_What the exercise asks:_ Start to finish, write out the entries exactly, leaving the pictures aside.

_Material for this task:_
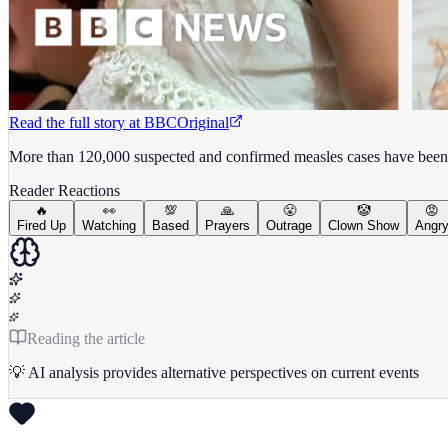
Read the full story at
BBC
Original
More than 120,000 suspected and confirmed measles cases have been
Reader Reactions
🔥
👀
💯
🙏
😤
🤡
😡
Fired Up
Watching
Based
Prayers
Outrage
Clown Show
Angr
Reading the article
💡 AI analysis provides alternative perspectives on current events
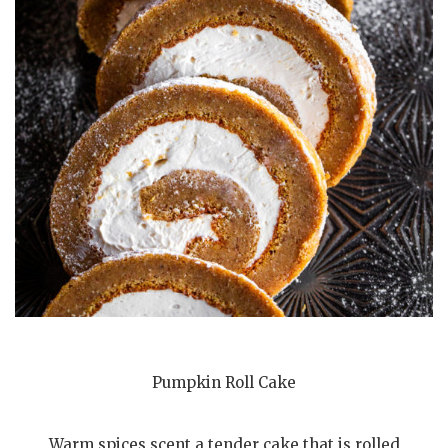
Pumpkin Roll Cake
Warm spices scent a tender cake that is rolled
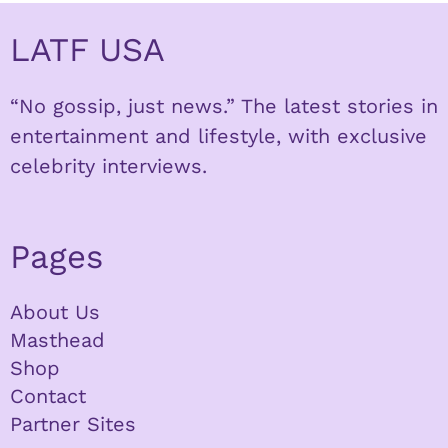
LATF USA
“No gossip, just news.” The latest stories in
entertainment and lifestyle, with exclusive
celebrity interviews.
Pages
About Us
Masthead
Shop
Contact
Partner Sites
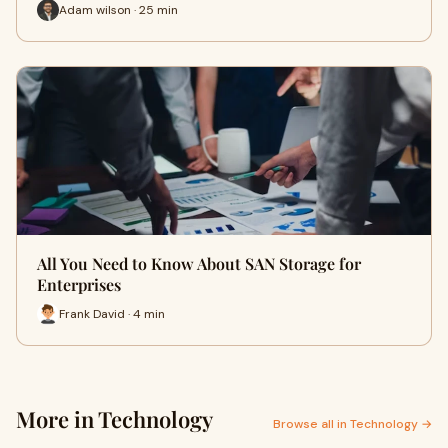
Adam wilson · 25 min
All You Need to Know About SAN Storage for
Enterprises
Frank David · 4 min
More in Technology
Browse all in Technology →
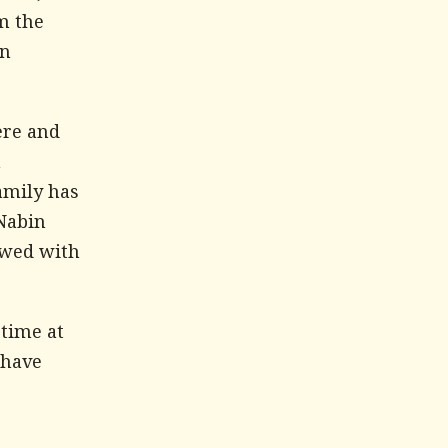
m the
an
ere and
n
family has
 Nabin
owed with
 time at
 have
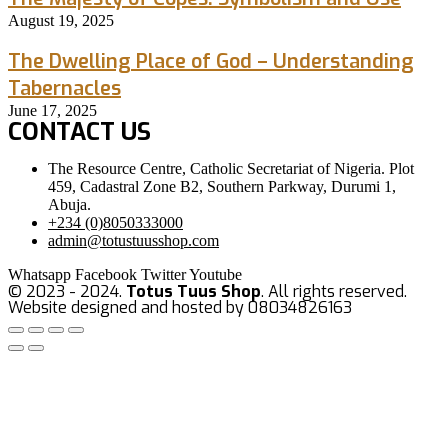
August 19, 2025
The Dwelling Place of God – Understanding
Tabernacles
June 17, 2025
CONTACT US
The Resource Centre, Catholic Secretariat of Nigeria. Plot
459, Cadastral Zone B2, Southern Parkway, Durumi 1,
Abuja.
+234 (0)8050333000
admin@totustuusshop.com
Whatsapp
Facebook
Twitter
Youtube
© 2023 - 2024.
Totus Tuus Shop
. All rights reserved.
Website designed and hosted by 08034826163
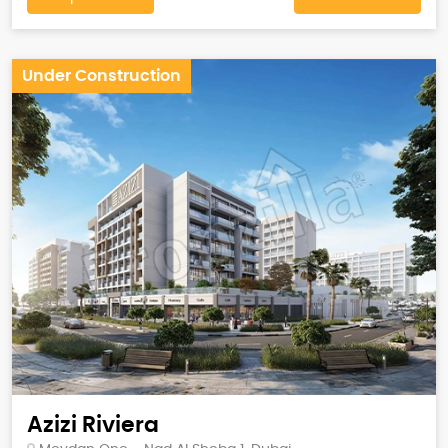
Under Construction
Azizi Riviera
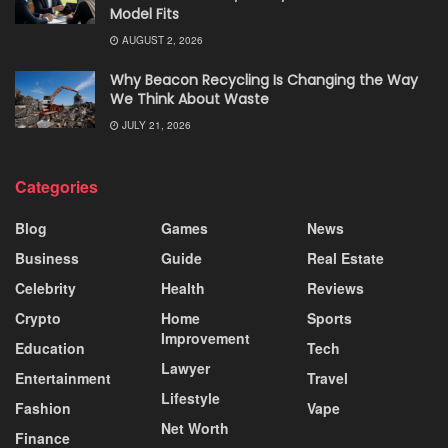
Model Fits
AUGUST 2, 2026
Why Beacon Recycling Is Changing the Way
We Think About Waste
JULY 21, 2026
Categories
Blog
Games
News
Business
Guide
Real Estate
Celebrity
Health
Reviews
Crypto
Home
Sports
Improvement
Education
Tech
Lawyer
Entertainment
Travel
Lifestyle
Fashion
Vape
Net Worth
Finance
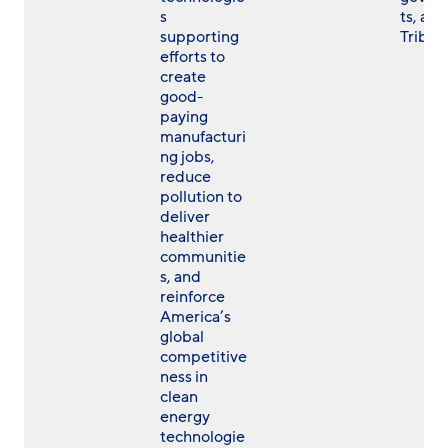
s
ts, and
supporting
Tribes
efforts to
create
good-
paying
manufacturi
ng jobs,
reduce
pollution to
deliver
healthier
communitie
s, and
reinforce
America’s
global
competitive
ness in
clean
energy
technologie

_Solved exercise:_
Read the full story at
BBC
Original
More than 120,000 suspected and confirmed measles cases have been
Reader Reactions
🔥
👀
💯
🙏
😤
🤡
😡
Fired Up
Watching
Based
Prayers
Outrage
Clown Show
Angr
Reading the article
💡 AI analysis provides alternative perspectives on current events
Pumpkin Roll Cake
Warm spices scent a tender cake that is rolled
LATF USA
“No gossip, just news.” The latest stories in
entertainment and lifestyle, with exclusive
celebrity interviews.
Pages
About Us
Masthead
Shop
Contact
Partner Sites
Adam wilson · 25 min
All You Need to Know About SAN Storage for
Enterprises
Frank David · 4 min
More in Technology
Browse all in Technology →
m the
an
ere and
n
family has
 Nabin
owed with
 time at
 have
August 19, 2025
The Dwelling Place of God – Understanding
Tabernacles
June 17, 2025
CONTACT US
The Resource Centre, Catholic Secretariat of Nigeria. Plot
459, Cadastral Zone B2, Southern Parkway, Durumi 1,
Abuja.
+234 (0)8050333000
admin@totustuusshop.com
Whatsapp
Facebook
Twitter
Youtube
© 2023 - 2024.
Totus Tuus Shop
. All rights reserved.
Website designed and hosted by 08034826163
Under Construction
Azizi Riviera
Model Fits
AUGUST 2, 2026
Why Beacon Recycling Is Changing the Way
We Think About Waste
JULY 21, 2026
Categories
Blog
Games
News
Business
Guide
Real Estate
Celebrity
Health
Reviews
Crypto
Home
Sports
Improvement
Education
Tech
Lawyer
Entertainment
Travel
Lifestyle
Fashion
Vape
Net Worth
Finance
s
ts, and
supporting
Tribes
efforts to
create
good-
paying
manufacturi
ng jobs,
reduce
pollution to
deliver
healthier
communitie
s, and
reinforce
America’s
global
competitive
ness in
clean
energy
technologie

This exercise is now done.